By the way, how long has she been gone?


----------



## Darrien (Mar 22, 2012)

ImStillHere said:


> By the way, how long has she been gone?


About 8 months, but she's left him a couple of times and come back, but each time the texting started again and she went back.

Too proud now to do that again.
I forsook my dignity in order to save the very most important thing in my life, but got that kicked in my face,

Got to walk that path alone now.
Could never have her back again.

Do I feel like crying sometimes?
Yeah, of course I do.
Wouldn't have been a loving husband if I didn't feel that way.

It's a hard lesson to take, but that's what I have to do. 

Thank you all for your kindness.

D.


----------



## BronteVillette (Jun 16, 2012)

My heart goes out to you, Darrien. I wish I had some words of wisdom but I am in a similar boat as you and also astonished at the seemingly "out of the blue" life change my husband has made. You think you are in sync with someone and then... 

I wish you all the love and support you will need during this trying time. This group is fantastic and I know you will find comfort here, as I have, if you continue to read and post. If I didn't have this outlet and support system, I don't know what I'd do.


----------



## sadwithouthim (Dec 8, 2011)

Hi Darren

We spoke previously in pm awhile back. Its very scary and very hard after such a long life together. I'm so sorry the R didn't work. That must have been heartbreaking to go through the loss again. 

Are you still working or retired early?
_Posted via Mobile Device_


----------



## Darrien (Mar 22, 2012)

Hi Sad,

Thanks for your reply. I'm just working part time ATM.
Guess this is a tough road for everyone.
I doubt R ever really works after that trust has been breached.
Was always a family orientated guy and never expected to end up like this after what seemed to be a pretty happy marriage.
Reading TAM I see I am not alone!


----------



## Conrad&Janie (Jul 2, 2012)

Darrien said:


> About 8 months, but she's left him a couple of times and come back, but each time the texting started again and she went back.
> 
> Too proud now to do that again.
> I forsook my dignity in order to save the very most important thing in my life, but got that kicked in my face,
> ...


Darrien,

Did you think about removing text capability from her phone?


----------



## Darrien (Mar 22, 2012)

> Did you think about removing text capability from her phone?

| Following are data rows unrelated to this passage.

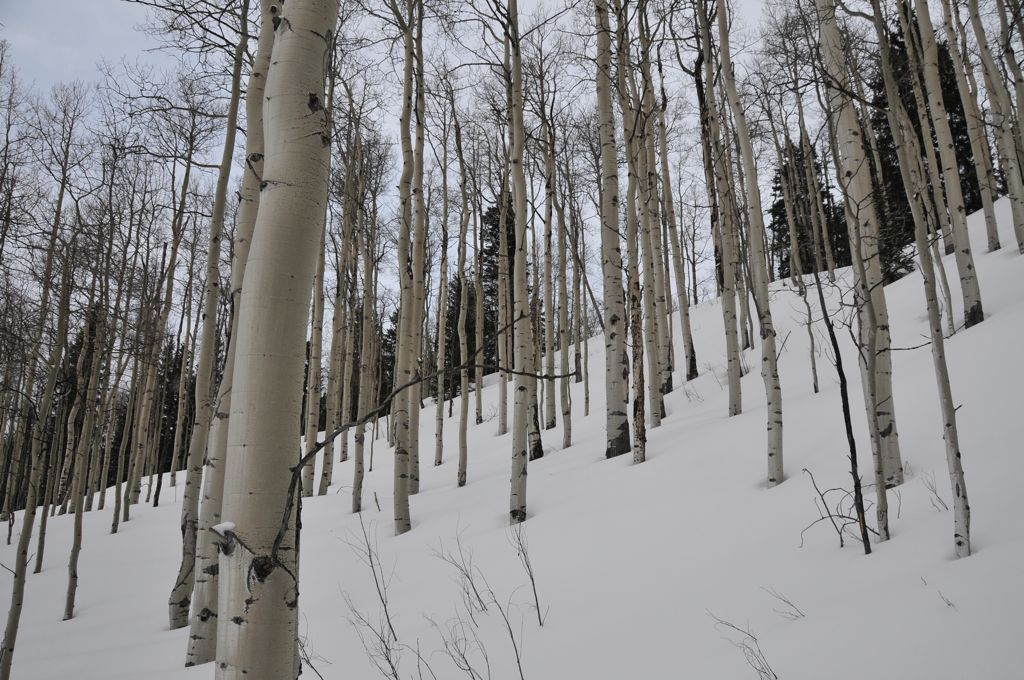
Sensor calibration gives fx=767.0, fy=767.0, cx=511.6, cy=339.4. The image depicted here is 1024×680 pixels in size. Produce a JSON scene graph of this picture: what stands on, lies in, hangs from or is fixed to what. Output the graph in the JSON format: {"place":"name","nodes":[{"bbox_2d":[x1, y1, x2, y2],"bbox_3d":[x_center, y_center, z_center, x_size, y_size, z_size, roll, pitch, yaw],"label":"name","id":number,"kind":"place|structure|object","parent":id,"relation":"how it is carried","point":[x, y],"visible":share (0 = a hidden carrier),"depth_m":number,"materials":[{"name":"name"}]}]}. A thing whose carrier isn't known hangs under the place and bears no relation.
{"place":"outdoors","nodes":[
{"label":"outdoors","id":0,"kind":"place"},
{"bbox_2d":[0,0,1019,336],"label":"sky","id":1,"kind":"structure","parent":0,"point":[129,20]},
{"bbox_2d":[1,190,1023,677],"label":"snow slope","id":2,"kind":"structure","parent":0,"point":[978,554],"materials":[{"name":"white snow"}]},
{"bbox_2d":[0,85,89,676],"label":"tree","id":3,"kind":"object","parent":2,"relation":"on","point":[9,643],"visible":0.97,"depth_m":9.41,"materials":[{"name":"brown plant"}]},
{"bbox_2d":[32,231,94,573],"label":"tree","id":4,"kind":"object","parent":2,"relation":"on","point":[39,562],"visible":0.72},
{"bbox_2d":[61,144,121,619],"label":"tree","id":5,"kind":"object","parent":2,"relation":"on","point":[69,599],"visible":0.95,"depth_m":11.60,"materials":[{"name":"brown plant"}]},
{"bbox_2d":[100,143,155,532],"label":"tree","id":6,"kind":"object","parent":2,"relation":"on","point":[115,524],"visible":0.93,"depth_m":17.69,"materials":[{"name":"brown plant"}]},
{"bbox_2d":[127,134,196,512],"bbox_3d":[-9.022,-0.938,19.918,0.769,10.244,0.950,0,-12,-2],"label":"tree","id":7,"kind":"object","parent":2,"relation":"on","point":[187,175],"visible":0.95,"depth_m":19.63,"materials":[{"name":"brown plant"}]},
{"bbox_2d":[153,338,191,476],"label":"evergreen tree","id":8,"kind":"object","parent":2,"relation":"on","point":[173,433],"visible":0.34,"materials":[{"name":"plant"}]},
{"bbox_2d":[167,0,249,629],"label":"tree","id":9,"kind":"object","parent":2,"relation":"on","point":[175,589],"visible":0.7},
{"bbox_2d":[180,0,277,665],"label":"birch tree","id":10,"kind":"object","parent":2,"relation":"on","point":[199,627],"visible":0.46,"depth_m":6.53,"materials":[{"name":"plant"}]},
{"bbox_2d":[216,0,337,679],"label":"birch tree","id":11,"kind":"object","parent":2,"relation":"on","point":[291,274],"visible":0.99,"depth_m":3.31,"materials":[{"name":"plant"}]},
{"bbox_2d":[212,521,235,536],"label":"snow clump","id":12,"kind":"object","parent":11,"relation":"on","point":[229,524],"visible":0.64,"depth_m":3.33,"materials":[{"name":"white snow"}]},
{"bbox_2d":[268,325,577,557],"bbox_3d":[-0.431,0.511,4.602,2.152,1.674,0.329,6,-13,-29],"label":"branch","id":13,"kind":"object","parent":11,"relation":"attached to","point":[411,383],"visible":0.97,"depth_m":4.44,"materials":[{"name":"brown wood"}]},
{"bbox_2d":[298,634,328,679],"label":"bare shrub","id":14,"kind":"object","parent":2,"relation":"on","point":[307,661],"visible":0.78,"depth_m":5.53,"materials":[{"name":"plant"}]},
{"bbox_2d":[301,218,327,496],"bbox_3d":[-3.745,-1.090,14.771,0.455,8.576,0.535,0,-12,-2],"label":"birch tree","id":15,"kind":"object","parent":2,"relation":"on","point":[307,482],"visible":0.51,"depth_m":14.33,"materials":[{"name":"plant"}]},
{"bbox_2d":[320,149,354,494],"bbox_3d":[-3.652,-0.883,16.296,0.609,8.044,0.526,-11,-16,43],"label":"tree","id":16,"kind":"object","parent":2,"relation":"on","point":[333,345],"visible":0.68,"depth_m":16.00,"materials":[{"name":"brown plant"}]},
{"bbox_2d":[349,120,380,514],"bbox_3d":[-2.650,-0.228,14.123,0.463,6.850,0.581,0,-12,-2],"label":"tree","id":17,"kind":"object","parent":2,"relation":"on","point":[353,510],"visible":0.77,"depth_m":13.81,"materials":[{"name":"plant"}]},
{"bbox_2d":[342,516,399,654],"bbox_3d":[-1.169,2.167,6.516,0.612,1.317,0.689,0,-12,-2],"label":"bare shrub","id":18,"kind":"object","parent":2,"relation":"on","point":[387,617],"visible":0.97,"depth_m":6.52,"materials":[{"name":"plant"}]},
{"bbox_2d":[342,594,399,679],"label":"bare shrub","id":19,"kind":"object","parent":2,"relation":"on","point":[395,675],"visible":0.98,"depth_m":5.46,"materials":[{"name":"plant"}]},
{"bbox_2d":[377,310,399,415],"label":"evergreen tree","id":20,"kind":"object","parent":2,"relation":"on","point":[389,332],"visible":0.32,"depth_m":38.59,"materials":[{"name":"plant"}]},
{"bbox_2d":[391,1,418,535],"bbox_3d":[-1.412,-1.797,10.216,0.675,8.827,0.877,0,-12,-2],"label":"birch tree","id":21,"kind":"object","parent":2,"relation":"on","point":[395,468],"visible":0.93,"depth_m":9.83,"materials":[{"name":"plant"}]},
{"bbox_2d":[406,2,425,493],"bbox_3d":[-1.576,-2.289,12.326,0.520,9.700,0.616,0,-12,-2],"label":"tree","id":22,"kind":"object","parent":2,"relation":"on","point":[415,462],"visible":0.6,"depth_m":12.01,"materials":[{"name":"plant"}]},
{"bbox_2d":[432,114,451,470],"bbox_3d":[-1.442,-1.202,16.303,0.400,7.908,0.569,0,-12,-2],"label":"tree","id":23,"kind":"object","parent":2,"relation":"on","point":[439,411],"visible":0.91,"depth_m":16.05,"materials":[{"name":"brown"}]},
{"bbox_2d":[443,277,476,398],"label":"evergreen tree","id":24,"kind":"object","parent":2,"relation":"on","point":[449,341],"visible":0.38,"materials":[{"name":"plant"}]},
{"bbox_2d":[430,615,492,679],"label":"shrub","id":25,"kind":"object","parent":2,"relation":"on","point":[469,669],"visible":0.99,"depth_m":5.24,"materials":[{"name":"plant"}]},
{"bbox_2d":[432,526,491,618],"bbox_3d":[-0.428,2.093,6.763,0.603,0.903,0.584,-11,-16,42],"label":"bare shrub","id":26,"kind":"object","parent":2,"relation":"on","point":[467,575],"visible":0.94,"depth_m":6.75,"materials":[{"name":"plant"}]},
{"bbox_2d":[455,139,470,488],"bbox_3d":[-0.888,-0.728,14.154,0.352,7.054,0.533,0,-12,-2],"label":"tree","id":27,"kind":"object","parent":2,"relation":"on","point":[461,468],"visible":0.96,"depth_m":13.89,"materials":[{"name":"brown plant"}]},
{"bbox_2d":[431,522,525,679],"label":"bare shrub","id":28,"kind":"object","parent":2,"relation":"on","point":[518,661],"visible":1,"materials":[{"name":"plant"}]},
{"bbox_2d":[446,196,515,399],"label":"evergreen tree","id":29,"kind":"object","parent":2,"relation":"on","point":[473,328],"visible":0.35,"depth_m":33.67,"materials":[{"name":"plant"}]},
{"bbox_2d":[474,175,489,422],"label":"tree","id":30,"kind":"object","parent":2,"relation":"on","point":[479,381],"visible":0.83,"depth_m":19.74,"materials":[{"name":"plant"}]},
{"bbox_2d":[495,172,512,429],"bbox_3d":[-0.143,-1.291,17.741,0.585,7.117,0.457,-11,-16,42],"label":"tree","id":31,"kind":"object","parent":2,"relation":"on","point":[503,250],"visible":0.83,"depth_m":17.53,"materials":[{"name":"brown plant"}]},
{"bbox_2d":[505,1,534,526],"bbox_3d":[0.056,-2.163,9.417,0.555,9.002,0.739,0,-12,-2],"label":"birch tree","id":32,"kind":"object","parent":2,"relation":"on","point":[518,215],"visible":0.95,"depth_m":8.96,"materials":[{"name":"plant"}]},
{"bbox_2d":[512,521,545,627],"bbox_3d":[0.130,1.932,6.293,0.284,0.951,0.440,8,-14,-35],"label":"bare shrub","id":33,"kind":"object","parent":2,"relation":"on","point":[538,607],"visible":0.96,"depth_m":6.29,"materials":[{"name":"plant"}]},
{"bbox_2d":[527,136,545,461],"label":"tree","id":34,"kind":"object","parent":2,"relation":"on","point":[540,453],"visible":0.52,"depth_m":12.63,"materials":[{"name":"brown plant"}]},
{"bbox_2d":[541,110,556,442],"bbox_3d":[0.587,-1.512,15.039,0.528,7.483,0.639,0,-12,-2],"label":"tree","id":35,"kind":"object","parent":2,"relation":"on","point":[546,274],"visible":0.82,"depth_m":14.77,"materials":[{"name":"brown"}]},
{"bbox_2d":[555,122,571,445],"bbox_3d":[0.927,-1.452,15.429,0.398,7.258,0.575,0,-12,-2],"label":"tree","id":36,"kind":"object","parent":2,"relation":"on","point":[564,411],"visible":0.88,"depth_m":15.18,"materials":[{"name":"brown"}]},
{"bbox_2d":[572,199,588,414],"bbox_3d":[1.640,-1.204,19.161,0.379,6.463,0.557,11,-16,-43],"label":"tree","id":37,"kind":"object","parent":2,"relation":"on","point":[586,397],"visible":0.87,"depth_m":18.93,"materials":[{"name":"brown"}]},
{"bbox_2d":[595,0,630,459],"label":"birch tree","id":38,"kind":"object","parent":2,"relation":"on","point":[612,266],"visible":0.94,"depth_m":10.30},
{"bbox_2d":[615,1,647,464],"bbox_3d":[1.614,-2.203,10.706,0.467,8.106,0.584,10,-16,-41],"label":"birch tree","id":39,"kind":"object","parent":2,"relation":"on","point":[644,435],"visible":0.94,"depth_m":10.37,"materials":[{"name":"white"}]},
{"bbox_2d":[633,1,665,431],"bbox_3d":[2.098,-2.576,12.229,0.484,8.114,0.595,0,-12,-2],"label":"birch tree","id":40,"kind":"object","parent":2,"relation":"on","point":[658,409],"visible":0.81,"depth_m":11.92,"materials":[{"name":"plant"}]},
{"bbox_2d":[656,37,696,389],"bbox_3d":[2.936,-2.943,14.341,0.543,7.637,0.680,11,-16,-44],"label":"tree","id":41,"kind":"object","parent":2,"relation":"on","point":[692,369],"visible":0.85,"depth_m":13.94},
{"bbox_2d":[695,0,744,415],"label":"birch tree","id":42,"kind":"object","parent":2,"relation":"on","point":[736,409],"visible":0.96,"depth_m":11.80,"materials":[{"name":"plant"}]},
{"bbox_2d":[708,611,776,679],"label":"bare shrub","id":43,"kind":"object","parent":2,"relation":"on","point":[764,673],"visible":0.98,"depth_m":4.60,"materials":[{"name":"plant"}]},
{"bbox_2d":[715,1,783,482],"bbox_3d":[2.714,-2.359,9.068,0.443,8.499,0.626,0,-12,-2],"label":"birch tree","id":44,"kind":"object","parent":2,"relation":"on","point":[780,462],"visible":0.97,"depth_m":8.68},
{"bbox_2d":[764,587,804,621],"bbox_3d":[1.814,1.786,5.120,0.239,0.280,0.293,11,-16,-42],"label":"twig","id":45,"kind":"object","parent":2,"relation":"on","point":[802,615],"visible":0.95,"depth_m":5.12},
{"bbox_2d":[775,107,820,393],"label":"birch tree","id":46,"kind":"object","parent":2,"relation":"on","point":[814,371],"visible":0.88,"depth_m":15.03,"materials":[{"name":"plant"}]},
{"bbox_2d":[769,141,849,279],"bbox_3d":[11.421,-4.481,29.472,3.655,7.242,3.778,-11,-16,42],"label":"evergreen tree","id":47,"kind":"object","parent":2,"relation":"on","point":[780,203],"visible":0.41,"depth_m":28.81,"materials":[{"name":"plant"}]},
{"bbox_2d":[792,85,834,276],"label":"birch tree","id":48,"kind":"object","parent":2,"relation":"on","point":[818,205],"visible":0.73,"depth_m":19.99,"materials":[{"name":"brown plant"}]},
{"bbox_2d":[798,467,866,551],"bbox_3d":[2.612,1.396,6.174,0.587,0.717,0.591,10,-16,-41],"label":"bare shrub","id":49,"kind":"object","parent":2,"relation":"on","point":[842,516],"visible":0.85,"depth_m":6.17,"materials":[{"name":"plant"}]},
{"bbox_2d":[810,254,871,556],"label":"sapling","id":50,"kind":"object","parent":2,"relation":"on","point":[846,421],"visible":0.96,"depth_m":6.23,"materials":[{"name":"brown plant"}]},
{"bbox_2d":[817,0,902,494],"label":"birch tree","id":51,"kind":"object","parent":2,"relation":"on","point":[896,464],"visible":0.72,"depth_m":7.29,"materials":[{"name":"plant"}]},
{"bbox_2d":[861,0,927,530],"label":"birch tree","id":52,"kind":"object","parent":2,"relation":"on","point":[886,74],"visible":0.94,"depth_m":6.12,"materials":[{"name":"plant"}]},
{"bbox_2d":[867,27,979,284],"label":"evergreen tree","id":53,"kind":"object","parent":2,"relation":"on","point":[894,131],"visible":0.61,"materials":[{"name":"plant"}]},
{"bbox_2d":[881,0,971,557],"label":"birch tree","id":54,"kind":"object","parent":2,"relation":"on","point":[964,542],"visible":0.98,"depth_m":6.12,"materials":[{"name":"plant"}]},
{"bbox_2d":[921,468,947,512],"bbox_3d":[3.513,1.275,6.347,0.278,0.438,0.301,0,-12,-2],"label":"shrub","id":55,"kind":"object","parent":2,"relation":"on","point":[946,508],"visible":0.84,"depth_m":6.35,"materials":[{"name":"plant"}]},
{"bbox_2d":[908,0,982,328],"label":"birch tree","id":56,"kind":"object","parent":2,"relation":"on","point":[966,252],"visible":0.91,"depth_m":10.03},
{"bbox_2d":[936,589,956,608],"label":"twig","id":57,"kind":"object","parent":2,"relation":"on","point":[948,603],"visible":0.8,"depth_m":4.77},
{"bbox_2d":[941,0,1001,259],"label":"birch tree","id":58,"kind":"object","parent":2,"relation":"on","point":[996,242],"visible":0.89,"depth_m":12.67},
{"bbox_2d":[967,0,1023,251],"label":"birch tree","id":59,"kind":"object","parent":2,"relation":"on","point":[1022,242],"visible":0.96,"depth_m":11.88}
]}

I don't think these kind of tactics work really.
It's like trying to collect frogs in a bucket.
If they have the motivation, they will find a way IMO.

If there was something that could remove the cheating capability from her soul and her brain, then that would be something worthwhile.


----------



## sadsoul101 (Oct 18, 2011)

Hi Darrien,

Thank you sharing your story. The grief and sense of betrayl must be unreal. 

How are you coping?


----------



## Pluto2 (Aug 17, 2011)

Darrien,
So sorry you're here. I'm dealing with 27 years of marriage gone. When I discovered what my STBXH was up to, I ended things. Before D day we had been in MC, but he refused to continue so that didn't help. Guess I know now why he stopped it. In that regard I can't say I was totally blindsided since we had our share of problems. Still after all this time I wanted him to make an effort, some effort to try to save the marriage and I got nothing. 
I know your pain and we just have to keep breathing. I never once thought that at this stage of my life I'd be where I am.


----------